#### [TRABAJO PEDIDO]
Devuelve sin cambios el trozo del texto sobre el tradicionalismo español que empieza en «Por Javier Urcelay» y acaba en «de la nación.».

#### [TEXTO DE ORIGEN]
Por Javier Urcelay
El trilema “Dios, Patria, Rey” -o “Dios, Patria, Fueros, Rey”, en su formulación más completa- representa la sinopsis de la jerarquía axiológica del tradicionalismo español. En él se resumen los principios que constituyen la quintaesencia de la España tradicional: el reconocimiento de la Soberanía Social de Cristo y de la ley natural; el amor a la Patria que nos da el ser lo que somos, con un patriotismo ascendente, integrador y abierto; la defensa del Rey legítimo, de origen y de ejercicio, como encarnación de la Monarquía Hispánica, fautora de las gestas de nuestro pasado y garante de la unidad y continuidad de la nación.

#### [DATOS REUNIDOS]
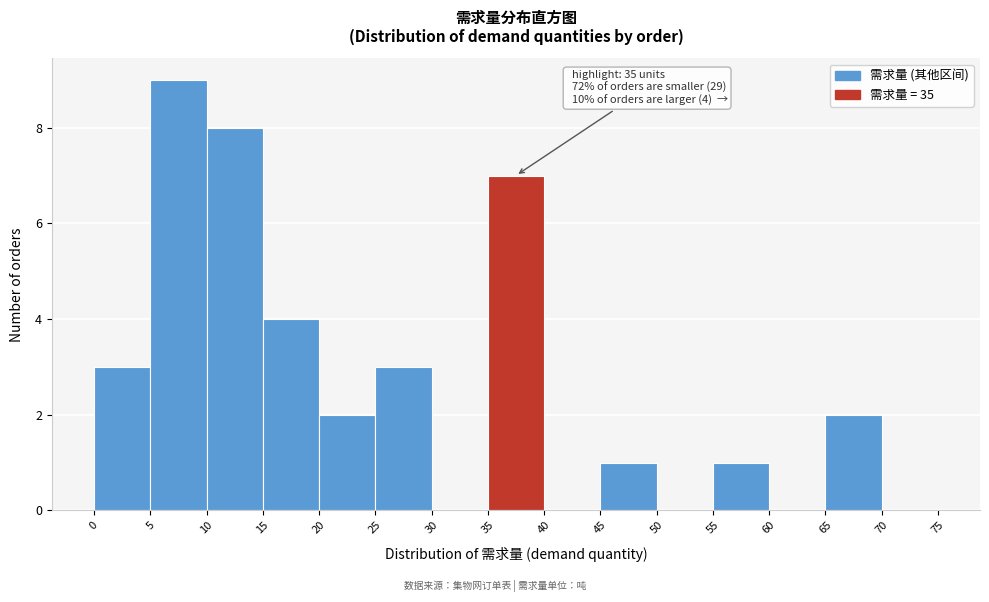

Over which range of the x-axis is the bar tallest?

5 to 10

#### [AQUÍ LA RESPUESTA]
Por Javier Urcelay
El trilema “Dios, Patria, Rey” -o “Dios, Patria, Fueros, Rey”, en su formulación más completa- representa la sinopsis de la jerarquía axiológica del tradicionalismo español. En él se resumen los principios que constituyen la quintaesencia de la España tradicional: el reconocimiento de la Soberanía Social de Cristo y de la ley natural; el amor a la Patria que nos da el ser lo que somos, con un patriotismo ascendente, integrador y abierto; la defensa del Rey legítimo, de origen y de ejercicio, como encarnación de la Monarquía Hispánica, fautora de las gestas de nuestro pasado y garante de la unidad y continuidad de la nación.